For the princely sum of (£6.99 plus £2.99 p+p) = £9.98 I got the oak catty, finished in clear varnish, fitted with double tapered (25mm / 20mm) theraband gold, a first for me... Smells like honey!









I'll admit that I hold my slingshots in a pistol / hammer grip - so the
first thing I did was take a rasp and sandpaper and round off the left
hand side "tail" which dug into my palm, and also smoothed the two
ridges that sit above the hand. I was concerned that the pouch was a bit
on the small side, but that proved to be unfounded.
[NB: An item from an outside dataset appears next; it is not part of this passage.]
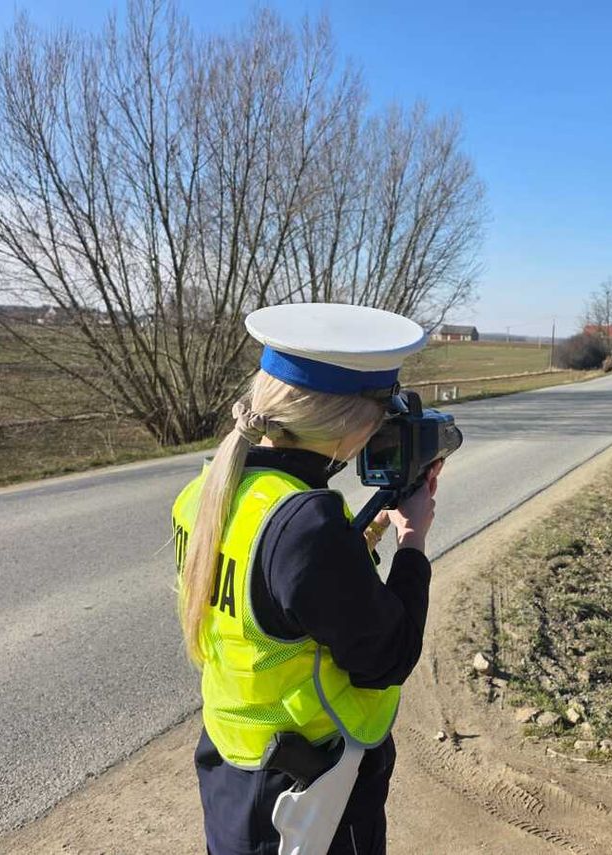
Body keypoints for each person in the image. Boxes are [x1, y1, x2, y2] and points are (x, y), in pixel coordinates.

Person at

Out back, at 5 yards I fed it 12mm lead. Once I got my "eye in" pretty
much every shot was smacking hard into the box, in a 5" diameter
pattern. Cool.

I set up an old beer can filled with water. Now, while I was getting
consistent hits on the box, pegging the smaller can proved a little
trickier, for me. And the strength of the pull was wearing after the
first 20 or so shots. Just as my left arm was about to give up, I hit
the can bang on. The lead ball went straight through both sides, and
through into the box behind, spewing out the water!









I know folks have talked about getting 28 ftlbs with a butterfly draw on
double theraband gold - I shoot with an archery type draw, back to the
corner of my jaw, that's a 32" draw length. Given that, the 150grain lead ball,
and the state of the dead beer can I'm guessing it's probably hitting with somewhat
greater power than my UK standard air rifle. I'm guessing about 18ft lbs...
Plenty for hunting small vermin at 5 to 20 yards range I think...

In summary:
A strong, good looking, accurate oak fork, with quality bands, from a UK
maker, for less than a tenner! - The kind of money you'd expect to pay for mass produced
stuff.


----------



## Jacktrevally (Feb 14, 2011)

Hi,

Do you have an email contact for this seller off ebay?


----------



## gamekeeper john (Apr 11, 2011)

you cant go wrong for that price







might have to pick myself one up


----------



## NoSugarRob (Jun 3, 2010)

very nice find


----------



## JohnRio (Oct 8, 2011)

@Jacktrevally - no, I don't have his email, sorry.. But if you stick his ID, or cut and paste the product name into Ebay.co.uk search, you'll be able to contact him that way...
He does a smaller, more rounded Mark2 as well, which is a tenner plus postage, so £13 all in (as I recall)...


----------



## Jacktrevally (Feb 14, 2011)

Thanks John.

Unfortunately, I'm not registered on Ebay.


----------



## JohnRio (Oct 8, 2011)

Further power testing this oak fork - today I put a 12mm lead ball right through two water-filled beer cans in a row in one shot... The ball still had enough "Umf" to go through the cardboard into the box behind the cans... Plenty of poke, I reckon!


----------